The experiment of playing Barry Moran, or any man mountain, at full-forward, was successful for periods, but seems to have been abandoned on foot of a poor showing by Aidan O’Shea at the edge of the square in the latter stages of last September’s game against Donegal.
Instead Mayo’s approach this year is based on playing to their strengths, which appear to be attacking down the wings, playing at a high tempo and spreading the play as much as possible.
Of course it could be argued that they’ve had to play the entire seven games without two of their best forwards, Alan Dillon and Andy Moran, but the bold statement of full-back Ger Cafferkey in the immediate aftermath of their opening day win over Kerry — “No one is asking themselves can we push on. It’s a fact that we are going to push on” — hasn’t really been borne out.
Having said all that and despite the generous 2/1 odds from the bookies, I actually fancy Mayo to give the Dubs a right good rattle tomorrow.
For starters, Bernard Brogan is unlikely to score 1-10 as he did six weeks ago in Croke Park as Dublin made little of the sending off of Ger Brennan to keep Mayo comfortably at arms length.
Cafferkey was detailed to police Brogan that day and while James Horan suggested Cafferkey did very little wrong, laying much of the blame on the absence of pressure out the field, it will be interesting to see if he is asked to take up Brogan again.
Last year, after a poor showing against Michael Murphy in the league, James Horan decided he wasn’t the man for Murphy in the championship. He paid a heavy price for that decision.

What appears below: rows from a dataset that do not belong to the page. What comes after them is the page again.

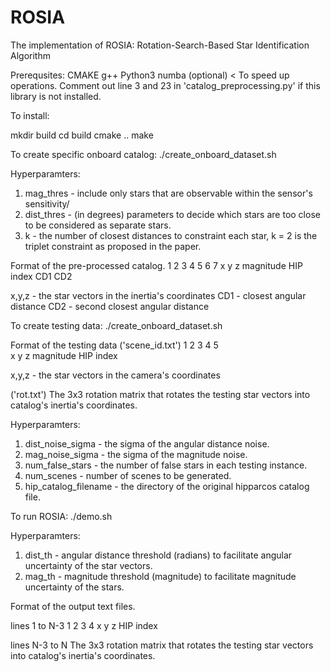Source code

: # ROSIA

The implementation of ROSIA: Rotation-Search-Based Star Identification Algorithm

Prerequsites:
CMAKE
g++
Python3
numba (optional) < To speed up operations. Comment out line 3 and 23 in 'catalog_preprocessing.py' if this library is not installed.

To install:

mkdir build
cd build
cmake ..
make

To create specific onboard catalog:
./create_onboard_dataset.sh

Hyperparamters:
1) mag_thres - include only stars that are observable within the sensor's sensitivity/
2) dist_thres - (in degrees) parameters to decide which stars are too close to be considered as separate stars. 
3) k - the number of closest distances to constraint each star, k = 2 is the triplet constraint as proposed in the paper.

Format of the pre-processed catalog.
1 2 3     4         5       6    7
x y z magnitude HIP index  CD1  CD2

x,y,z - the star vectors in the inertia's coordinates
CD1 - closest angular distance
CD2 - second closest angular distance

To create testing data:
./create_onboard_dataset.sh

Format of the testing data ('scene_id.txt')
1 2 3     4        5     
x y z magnitude HIP index

x,y,z - the star vectors in the camera's coordinates

('rot.txt')
The 3x3 rotation matrix that rotates the testing star vectors into catalog's inertia's coordinates.

Hyperparamters:
1) dist_noise_sigma - the sigma of the angular distance noise.
2) mag_noise_sigma - the sigma of the magnitude noise.
3) num_false_stars - the number of false stars in each testing instance.
4) num_scenes - number of scenes to be generated.
5) hip_catalog_filename - the directory of the original hipparcos catalog file.

To run ROSIA:
./demo.sh 

Hyperparamters:
1) dist_th - angular distance threshold (radians) to facilitate angular uncertainty of the star vectors.
2) mag_th - magnitude threshold (magnitude) to facilitate magnitude uncertainty of the stars.

Format of the output text files.

lines 1 to N-3
1 2 3     4 
x y z HIP index

lines N-3 to N
The 3x3 rotation matrix that rotates the testing star vectors into catalog's inertia's coordinates.



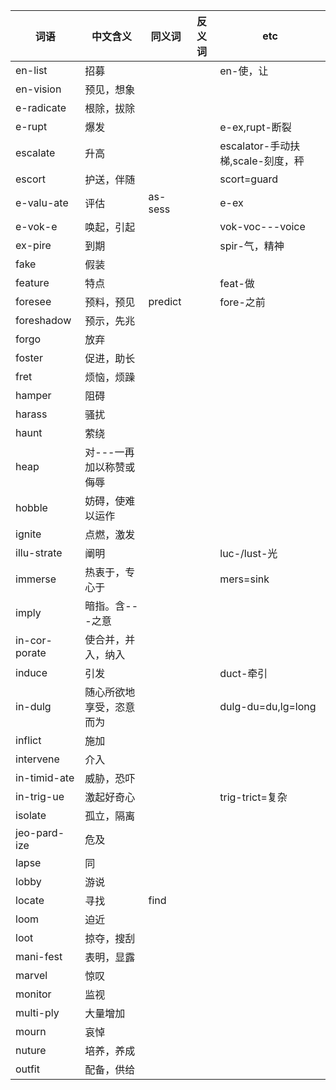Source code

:
| 词语          | 中文含义                 | 同义词  | 反义词 | etc                               |
|---------------|--------------------------|---------|--------|-----------------------------------|
| en-list       | 招募                     |         |        | en-使，让                         |
| en-vision     | 预见，想象               |
| e-radicate    | 根除，拔除               |         |        |
| e-rupt        | 爆发                     |         |        | e-ex,rupt-断裂                    |
| escalate      | 升高                     |         |        | escalator-手动扶梯,scale-刻度，秤 |
| escort        | 护送，伴随               |         |        | scort=guard                       |
| e-valu-ate    | 评估                     | as-sess |        | e-ex                              |
| e-vok-e       | 唤起，引起               |         |        | vok-voc---voice                   |
| ex-pire       | 到期                     |         |        | spir-气，精神                     |
| fake          | 假装                     |
| feature       | 特点                     |         |        | feat-做                           |
| foresee       | 预料，预见               | predict |        | fore-之前                         |
| foreshadow    | 预示，先兆               |
| forgo         | 放弃                     |
| foster        | 促进，助长               |
| fret          | 烦恼，烦躁               |
| hamper        | 阻碍                     |
| harass        | 骚扰                     |
| haunt         | 萦绕                     |         |        |                                   |
| heap          | 对---一再加以称赞或侮辱  |
| hobble        | 妨碍，使难以运作         |
| ignite        | 点燃，激发               |
| illu-strate   | 阐明                     |         |        | luc-/lust-光                      |
| immerse       | 热衷于，专心于           |         |        | mers=sink                         |
| imply         | 暗指。含---之意          |
| in-cor-porate | 使合并，并入，纳入       |
| induce        | 引发                     |         |        | duct-牵引                         |
| in-dulg       | 随心所欲地享受，恣意而为 |         |        | dulg-du=du,lg=long                |
| inflict       | 施加                     |
| intervene     | 介入                     |
| in-timid-ate  | 威胁，恐吓               |
| in-trig-ue    | 激起好奇心               |         |        | trig-trict=复杂                   |
| isolate       | 孤立，隔离               |
| jeo-pard-ize  | 危及                     |
| lapse         | 同                       |
| lobby         | 游说                     |
| locate        | 寻找                     | find    |        |                                   |
| loom          | 迫近                     |
| loot          | 掠夺，搜刮               |
| mani-fest     | 表明，显露               |
| marvel        | 惊叹                     |
| monitor       | 监视                     |
| multi-ply     | 大量增加                 |
| mourn         | 哀悼                     |
| nuture        | 培养，养成               |
| outfit        | 配备，供给               |

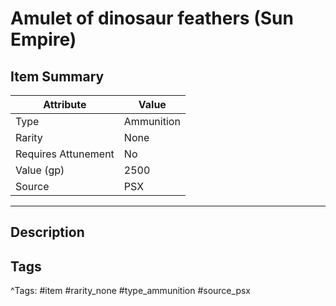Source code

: # Amulet of dinosaur feathers (Sun Empire)

## Item Summary

| Attribute            | Value                        |
|----------------------|------------------------------|
| Type                 | Ammunition |
| Rarity               | None             |
| Requires Attunement  | No                |
| Value (gp)           | 2500    |
| Source               | PSX |

---

## Description



## Tags

^Tags: #item #rarity_none #type_ammunition #source_psx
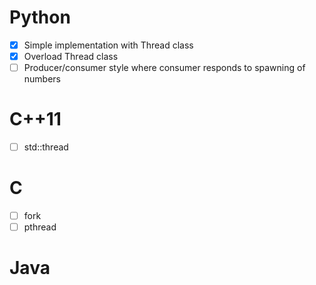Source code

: # Python

- [x] Simple implementation with Thread class
- [x] Overload Thread class
- [ ] Producer/consumer style where consumer responds to spawning of numbers

# C++11

- [ ] std::thread

# C

- [ ] fork
- [ ] pthread

# Java
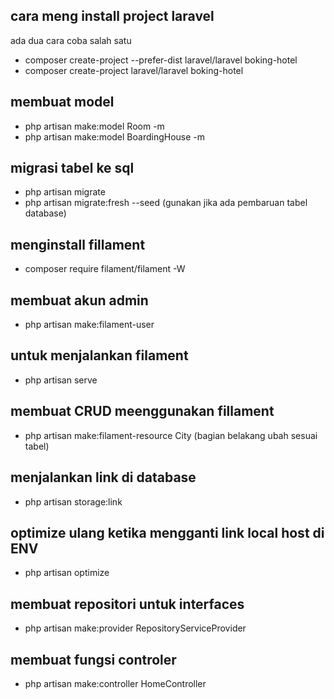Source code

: ## cara meng install project laravel 

ada dua cara coba salah satu
- composer create-project --prefer-dist laravel/laravel boking-hotel
- composer create-project laravel/laravel boking-hotel

## membuat model 
- php artisan make:model Room -m 
- php artisan make:model BoardingHouse -m

## migrasi tabel ke sql 
- php artisan migrate 
- php artisan migrate:fresh --seed (gunakan jika ada pembaruan tabel database)

## menginstall fillament 
- composer require filament/filament -W

## membuat akun admin
- php artisan make:filament-user

## untuk menjalankan filament
- php artisan serve

## membuat CRUD meenggunakan fillament
- php artisan make:filament-resource City (bagian belakang ubah sesuai tabel)

## menjalankan link di database
-  php artisan storage:link

## optimize ulang ketika mengganti link local host di ENV
-  php artisan optimize  

## membuat repositori untuk interfaces
- php artisan make:provider RepositoryServiceProvider


## membuat fungsi controler 
-  php artisan make:controller HomeController
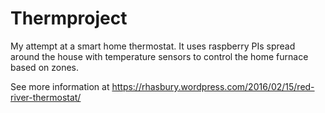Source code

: # Thermproject

My attempt at a smart home thermostat. It uses raspberry PIs spread around the house with temperature sensors to control the home furnace based on zones. 

See more information at https://rhasbury.wordpress.com/2016/02/15/red-river-thermostat/
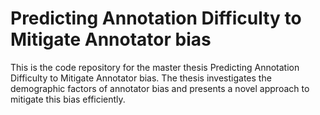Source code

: # Predicting Annotation Difficulty to Mitigate Annotator bias
This is the code repository for the master thesis Predicting Annotation Difficulty to Mitigate Annotator bias. 
The thesis investigates the demographic factors of annotator bias and presents a novel approach to mitigate this bias efficiently.




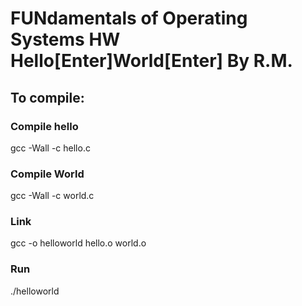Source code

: # FUNdamentals of  Operating Systems HW Hello[Enter]World[Enter] By R.M.
## To compile: 
### Compile hello
gcc -Wall -c hello.c
### Compile World
gcc -Wall -c world.c
### Link
gcc -o helloworld hello.o world.o
### Run
./helloworld
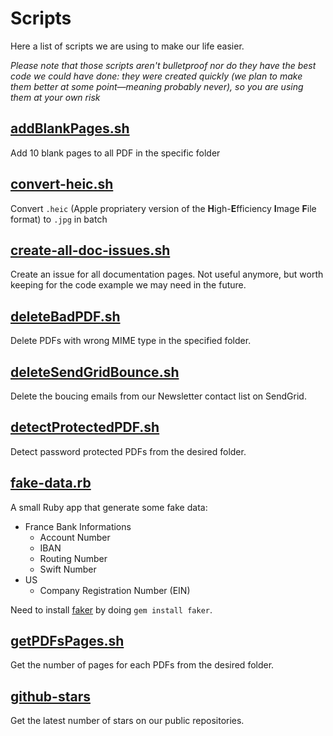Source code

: # Scripts

Here a list of scripts we are using to make our life easier.

*Please note that those scripts aren't bulletproof nor do they have the best code we could have done: they were created quickly (we plan to make them better at some point—meaning probably never), so you are using them at your own risk*

## [addBlankPages.sh](addBlankPages.sh)
Add 10 blank pages to all PDF in the specific folder

## [convert-heic.sh](convert-heic.sh)
Convert `.heic` (Apple propriatery version of the **H**igh-**E**fficiency **I**mage **F**ile format) to `.jpg` in batch

## [create-all-doc-issues.sh](create-all-doc-issues.sh)
Create an issue for all documentation pages. Not useful anymore, but worth keeping for the code example we may need in the future.

## [deleteBadPDF.sh](deleteBadPDF.sh)
Delete PDFs with wrong MIME type in the specified folder.

## [deleteSendGridBounce.sh](deleteSendGridBounce.sh)
Delete the boucing emails from our Newsletter contact list on SendGrid.

## [detectProtectedPDF.sh](detectProtectedPDF.sh)
Detect password protected PDFs from the desired folder.

## [fake-data.rb](fake-data.rb)
A small Ruby app that generate some fake data:

- France Bank Informations
    - Account Number
    - IBAN
    - Routing Number
    - Swift Number
- US
    - Company Registration Number (EIN)

Need to install [faker](https://github.com/faker-ruby/faker) by doing `gem install faker`.

## [getPDFsPages.sh](getPDFsPages.sh)
Get the number of pages for each PDFs from the desired folder.

## [github-stars](github-stars.sh)
Get the latest number of stars on our public repositories.
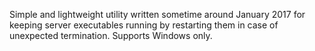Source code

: Simple and lightweight utility written sometime around January 2017 for keeping server executables running by restarting them in case of unexpected termination. Supports Windows only.
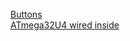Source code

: [Buttons](Finished%20pictures/Buttons.jpg)</br>
[ATmega32U4 wired inside](Finished%20pictures/ATmega32U4%20wired%20inside.jpg)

Perhaps the most impressive aspect of Mayo’s end of season recovery has been the improvement of their discipline in the tackle. After conceding 0-7 from free kicks against Down just over a month ago, Mayo have refocused, conceding only 0-2 against Kildare, 0-3 against Donegal and 0-3 last weekend against Cork.
It was perhaps in the second half last Sunday in Páirc Uí Chaoimh that we got the clearest indication yet that Donie Buckley’s work is staring to produce results and the amount of times Mayo players were able to smother the man in possession without giving away a cheap free was noteworthy.
Indeed Mayo appear to have perfected the art of forcing a ball carrier into over-carrying and Dublin will have to be as slick as they’ve been all year to progress tomorrow.
Whether the Dubs prevail or not depends on Mayo and on referee Joe McQuillan’s interpretation of their play. In last year’s All-Ireland semi-final against Dublin McQuillan allowed Mayo engage in some disruptive play that ultimately paid dividends. Mayo have improved beyond measure in their tackling but McQuillan wouldn’t be human were his antennae not more finely tuned to the type of infringements he allowed to go unpunished last year.
On the basis that Mayo may have one eye on their May 19 date with Galway and might not want or need another day out in two weeks’ time, I take Dublin to win.
Of the teams lining out in the curtain-raiser tomorrow, Tyrone must be the most distracted, given that it is only six weeks to their match with Donegal, the most compelling fixture from this year’s provincial championships.
Kildare return to the scene of their drubbing at the hands of the Dubs a few weeks back and as with their opponents tomorrow, they arrive having lost a relatively meaningless game last weekend.
For all of the talk of renewal and regeneration in Tyrone since the start of the year, they were still reliant on the old stagers — Gormley, McMahon, Cavanagh and O’Neill — to carry the fight to Kerry in the second half six days ago.
In fact, Kildare’s young brigade have left a far greater impression on this year’s league than Tyrone’s and that in itself is encouraging for them.
It is perhaps significant to note that in the one and a half games Tyrone have lost this season against Munster opposition, the influence of Cavanagh and O’ Neill has been negated.
If Kildare can do the same tomorrow they could win, but it’s a big if. Tyrone to advance.